(Stored data entries)
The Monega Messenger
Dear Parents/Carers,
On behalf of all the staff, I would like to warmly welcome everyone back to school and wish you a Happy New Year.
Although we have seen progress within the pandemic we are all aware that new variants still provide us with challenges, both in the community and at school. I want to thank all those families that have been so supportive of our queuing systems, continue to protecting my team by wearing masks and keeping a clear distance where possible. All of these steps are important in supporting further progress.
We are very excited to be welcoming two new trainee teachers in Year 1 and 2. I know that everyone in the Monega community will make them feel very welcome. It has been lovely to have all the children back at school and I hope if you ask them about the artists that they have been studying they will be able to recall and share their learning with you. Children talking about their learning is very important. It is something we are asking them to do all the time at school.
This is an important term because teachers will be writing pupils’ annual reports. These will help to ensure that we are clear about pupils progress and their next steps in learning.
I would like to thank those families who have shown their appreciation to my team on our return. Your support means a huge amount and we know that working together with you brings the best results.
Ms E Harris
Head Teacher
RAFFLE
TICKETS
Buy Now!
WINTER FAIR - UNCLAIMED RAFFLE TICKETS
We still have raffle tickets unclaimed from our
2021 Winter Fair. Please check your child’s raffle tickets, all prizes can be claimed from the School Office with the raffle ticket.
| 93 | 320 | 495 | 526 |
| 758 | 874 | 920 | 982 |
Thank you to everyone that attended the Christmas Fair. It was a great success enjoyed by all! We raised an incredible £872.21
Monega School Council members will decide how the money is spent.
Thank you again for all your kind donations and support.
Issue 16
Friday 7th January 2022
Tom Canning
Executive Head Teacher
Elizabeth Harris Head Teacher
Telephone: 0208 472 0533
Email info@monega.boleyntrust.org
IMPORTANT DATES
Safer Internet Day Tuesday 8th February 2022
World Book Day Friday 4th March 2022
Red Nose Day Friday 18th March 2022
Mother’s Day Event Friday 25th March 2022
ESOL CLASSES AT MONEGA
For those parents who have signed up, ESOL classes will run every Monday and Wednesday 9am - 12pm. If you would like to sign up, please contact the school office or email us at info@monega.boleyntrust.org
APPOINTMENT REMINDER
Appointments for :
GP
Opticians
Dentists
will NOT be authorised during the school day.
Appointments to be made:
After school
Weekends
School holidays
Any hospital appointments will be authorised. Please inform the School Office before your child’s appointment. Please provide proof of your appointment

Task instructions -> Transcribe each record above exactly. Skip none.

Response to the task ->
The Monega Messenger
Dear Parents/Carers,
On behalf of all the staff, I would like to warmly welcome everyone back to school and wish you a Happy New Year.
Although we have seen progress within the pandemic we are all aware that new variants still provide us with challenges, both in the community and at school. I want to thank all those families that have been so supportive of our queuing systems, continue to protecting my team by wearing masks and keeping a clear distance where possible. All of these steps are important in supporting further progress.
We are very excited to be welcoming two new trainee teachers in Year 1 and 2. I know that everyone in the Monega community will make them feel very welcome. It has been lovely to have all the children back at school and I hope if you ask them about the artists that they have been studying they will be able to recall and share their learning with you. Children talking about their learning is very important. It is something we are asking them to do all the time at school.
This is an important term because teachers will be writing pupils’ annual reports. These will help to ensure that we are clear about pupils progress and their next steps in learning.
I would like to thank those families who have shown their appreciation to my team on our return. Your support means a huge amount and we know that working together with you brings the best results.
Ms E Harris
Head Teacher
RAFFLE
TICKETS
Buy Now!
WINTER FAIR - UNCLAIMED RAFFLE TICKETS
We still have raffle tickets unclaimed from our
2021 Winter Fair. Please check your child’s raffle tickets, all prizes can be claimed from the School Office with the raffle ticket.
| 93 | 320 | 495 | 526 |
| 758 | 874 | 920 | 982 |
Thank you to everyone that attended the Christmas Fair. It was a great success enjoyed by all! We raised an incredible £872.21
Monega School Council members will decide how the money is spent.
Thank you again for all your kind donations and support.
Issue 16
Friday 7th January 2022
Tom Canning
Executive Head Teacher
Elizabeth Harris Head Teacher
Telephone: 0208 472 0533
Email info@monega.boleyntrust.org
IMPORTANT DATES
Safer Internet Day Tuesday 8th February 2022
World Book Day Friday 4th March 2022
Red Nose Day Friday 18th March 2022
Mother’s Day Event Friday 25th March 2022
ESOL CLASSES AT MONEGA
For those parents who have signed up, ESOL classes will run every Monday and Wednesday 9am - 12pm. If you would like to sign up, please contact the school office or email us at info@monega.boleyntrust.org
APPOINTMENT REMINDER
Appointments for :
GP
Opticians
Dentists
will NOT be authorised during the school day.
Appointments to be made:
After school
Weekends
School holidays
Any hospital appointments will be authorised. Please inform the School Office before your child’s appointment. Please provide proof of your appointment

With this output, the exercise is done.